Instructions for the task: One exact copy of the listing, minus the images, is the required answer.

Given data:
▬▬▬▬▬▬▬▬▬▬

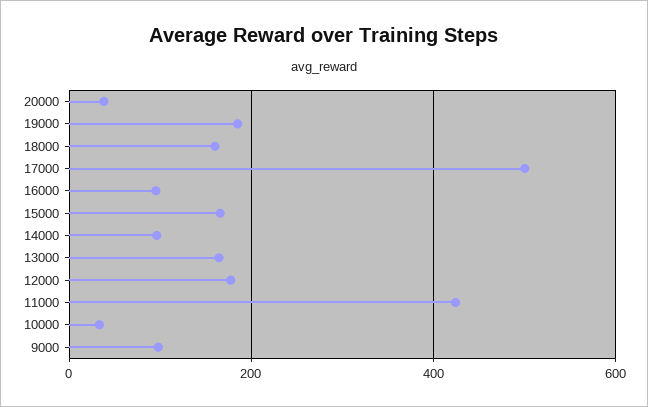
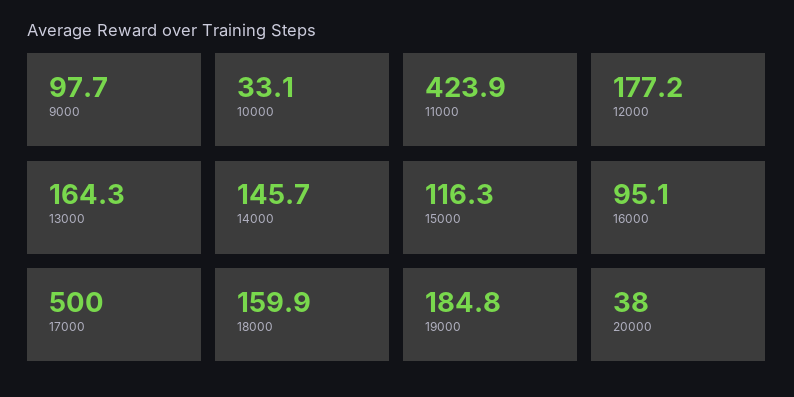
  {
    "20000": 38,
    "19000": 184.8,
    "18000": 159.9,
    "17000": 500,
    "16000": 95.1,
-   "15000": 160,
+   "15000": 116.3,
-   "14000": 100,
+   "14000": 145.7,
    "13000": 164.3,
    "12000": 177.2,
    "11000": 423.9,
    "10000": 33.1,
    "9000": 97.7
  }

▬▬▬▬▬▬▬▬▬▬

Solution for this problem:
  {
    "20000": 38,
    "19000": 184.8,
    "18000": 159.9,
    "17000": 500,
    "16000": 95.1,
-   "15000": 160,
+   "15000": 116.3,
-   "14000": 100,
+   "14000": 145.7,
    "13000": 164.3,
    "12000": 177.2,
    "11000": 423.9,
    "10000": 33.1,
    "9000": 97.7
  }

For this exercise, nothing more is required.